Identification of the same parameter in different seasons
The accuracy of classification and identification using the same identification parameters also differed between periods. For example, the characteristic parameters used in April (turning green period) yielded an accuracy of 85.51% in April, 92.50% in June (peak period), 89.85% in September (dry yellow period), 89.50% in April (turning green period), 98.01% in June (peak period), and 86.16% in September (dry yellow period). Scholars have also studied the identification and classification of different vegetation or plants at different scales in different periods and determined the optimal period. Liu et al. (2002) compared the classification results of different band combinations and finally generated a vegetation map, concluding that the images obtained in late spring and summer were better than those obtained in other seasons. Lu & He (2017) used spectral indices to classify Canadian grassland plants and found that the overall accuracy in June was the highest at 86%, which is consistent with the result of this study that the optimal period for the identification of S. transiliense desert grassland was June (the peak period). Furthermore, Tarantino et al. (2019) studied the classification results of multiseasonal WorldView-2 (WV-2) satellite images, which were used to map the invasive species Ailanthus altissima, and concluded that the combination of remote sensing images of communities and corresponding growing seasons was the best strategy, which was helpful for vegetation interpretation and classification (Wei et al., 2017a; Wei et al., 2017b), similar to the results of this study.

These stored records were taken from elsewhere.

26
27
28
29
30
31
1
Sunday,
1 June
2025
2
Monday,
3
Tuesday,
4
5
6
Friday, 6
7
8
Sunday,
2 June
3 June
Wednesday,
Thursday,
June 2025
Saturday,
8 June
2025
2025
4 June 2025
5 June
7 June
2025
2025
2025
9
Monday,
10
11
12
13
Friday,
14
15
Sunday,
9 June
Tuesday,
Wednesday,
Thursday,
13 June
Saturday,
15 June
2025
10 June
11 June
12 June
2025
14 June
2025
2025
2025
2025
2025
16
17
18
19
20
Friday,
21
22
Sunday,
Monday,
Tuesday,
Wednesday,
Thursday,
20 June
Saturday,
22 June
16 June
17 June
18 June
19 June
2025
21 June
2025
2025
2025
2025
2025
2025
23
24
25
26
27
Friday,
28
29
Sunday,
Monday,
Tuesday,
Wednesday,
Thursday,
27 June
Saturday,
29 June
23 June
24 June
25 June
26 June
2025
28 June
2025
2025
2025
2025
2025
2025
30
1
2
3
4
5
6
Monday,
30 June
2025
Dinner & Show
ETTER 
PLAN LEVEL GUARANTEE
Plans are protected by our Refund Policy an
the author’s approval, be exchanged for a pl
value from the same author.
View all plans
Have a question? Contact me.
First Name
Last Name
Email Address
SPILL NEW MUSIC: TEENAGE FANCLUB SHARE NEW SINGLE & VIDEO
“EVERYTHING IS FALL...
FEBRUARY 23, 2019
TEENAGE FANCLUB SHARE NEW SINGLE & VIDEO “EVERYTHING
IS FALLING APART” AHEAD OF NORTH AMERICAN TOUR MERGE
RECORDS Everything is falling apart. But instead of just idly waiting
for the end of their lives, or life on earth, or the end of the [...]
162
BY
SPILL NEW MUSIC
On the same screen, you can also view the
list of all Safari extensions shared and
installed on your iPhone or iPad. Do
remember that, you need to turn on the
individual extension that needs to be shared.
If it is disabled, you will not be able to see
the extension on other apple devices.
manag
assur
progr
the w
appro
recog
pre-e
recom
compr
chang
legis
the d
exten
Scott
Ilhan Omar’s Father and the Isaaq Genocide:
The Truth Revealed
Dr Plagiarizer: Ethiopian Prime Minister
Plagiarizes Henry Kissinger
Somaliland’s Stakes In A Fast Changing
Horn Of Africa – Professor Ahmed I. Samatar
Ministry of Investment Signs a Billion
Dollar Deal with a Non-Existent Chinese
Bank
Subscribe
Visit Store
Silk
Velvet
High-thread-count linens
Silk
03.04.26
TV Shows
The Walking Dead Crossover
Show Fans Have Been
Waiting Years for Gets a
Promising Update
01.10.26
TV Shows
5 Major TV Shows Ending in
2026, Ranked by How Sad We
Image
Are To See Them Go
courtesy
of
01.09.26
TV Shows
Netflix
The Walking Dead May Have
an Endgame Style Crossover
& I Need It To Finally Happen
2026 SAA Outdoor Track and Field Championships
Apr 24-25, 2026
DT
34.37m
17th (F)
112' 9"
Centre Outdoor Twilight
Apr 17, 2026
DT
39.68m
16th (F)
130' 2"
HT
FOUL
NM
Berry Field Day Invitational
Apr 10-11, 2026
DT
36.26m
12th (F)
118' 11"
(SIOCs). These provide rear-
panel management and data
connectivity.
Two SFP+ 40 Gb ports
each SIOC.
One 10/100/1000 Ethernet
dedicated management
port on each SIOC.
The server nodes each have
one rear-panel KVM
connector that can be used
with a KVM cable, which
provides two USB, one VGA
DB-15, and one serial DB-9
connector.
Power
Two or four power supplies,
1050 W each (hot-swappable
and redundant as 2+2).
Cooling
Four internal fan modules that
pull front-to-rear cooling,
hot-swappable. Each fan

Therefore, in this study, the identification parameters were used to identify the optimal combination of vegetation indices in June (peak period) for three main plants in the S. transiliense desert grassland.
Conclusions
The identification model established based on the vegetation indices in June had the best discrimination, with the highest accuracy for the test samples of S. transiliense, C. arenarius, P. sibirica and bare land, reaching 100.00%, 95.60%, 100.00% and 95.90%, respectively. Considering the identification period and parameters, the vegetation index model is the best way to identify land features in the sericite–Artemisia desert grassland in June.